-- Start Material to process --

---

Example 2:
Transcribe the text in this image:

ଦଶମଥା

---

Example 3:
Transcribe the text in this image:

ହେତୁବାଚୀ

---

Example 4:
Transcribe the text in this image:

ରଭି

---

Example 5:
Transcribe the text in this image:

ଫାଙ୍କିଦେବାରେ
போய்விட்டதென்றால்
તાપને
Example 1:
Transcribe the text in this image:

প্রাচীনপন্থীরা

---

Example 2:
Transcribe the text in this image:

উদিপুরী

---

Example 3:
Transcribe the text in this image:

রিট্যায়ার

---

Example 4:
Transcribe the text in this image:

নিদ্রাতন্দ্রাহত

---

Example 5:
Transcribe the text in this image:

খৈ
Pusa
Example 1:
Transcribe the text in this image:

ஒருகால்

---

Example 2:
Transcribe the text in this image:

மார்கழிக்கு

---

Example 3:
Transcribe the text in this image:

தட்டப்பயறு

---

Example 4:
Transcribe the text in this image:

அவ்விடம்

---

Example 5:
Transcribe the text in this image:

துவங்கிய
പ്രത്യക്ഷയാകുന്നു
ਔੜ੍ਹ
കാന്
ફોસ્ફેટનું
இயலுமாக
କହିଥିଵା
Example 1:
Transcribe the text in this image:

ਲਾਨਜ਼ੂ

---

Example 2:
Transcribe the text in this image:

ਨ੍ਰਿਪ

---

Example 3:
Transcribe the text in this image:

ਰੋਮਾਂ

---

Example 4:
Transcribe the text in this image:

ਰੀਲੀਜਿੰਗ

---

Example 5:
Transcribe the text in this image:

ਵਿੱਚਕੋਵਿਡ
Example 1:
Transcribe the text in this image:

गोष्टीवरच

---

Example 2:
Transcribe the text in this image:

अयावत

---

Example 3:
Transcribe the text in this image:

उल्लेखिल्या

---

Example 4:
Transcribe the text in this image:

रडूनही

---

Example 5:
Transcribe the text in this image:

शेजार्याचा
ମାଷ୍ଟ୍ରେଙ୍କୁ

-- End Material to process --

Express the material from its start through the line containing "প্রাচীনপন্থীরা", inclusive, as a two-column CSV with the headers input and output. Each row should pair an instruction text with the answer that follows it, with every value in a single quoted field and line breaks replaced by spaces.

input,output
"--- Example 2: Transcribe the text in this image:","ଦଶମଥା"
"--- Example 3: Transcribe the text in this image:","ହେତୁବାଚୀ"
"--- Example 4: Transcribe the text in this image:","ରଭି"
"--- Example 5: Transcribe the text in this image:","ଫାଙ୍କିଦେବାରେ போய்விட்டதென்றால் તાપને"
"Example 1: Transcribe the text in this image:","প্রাচীনপন্থীরা"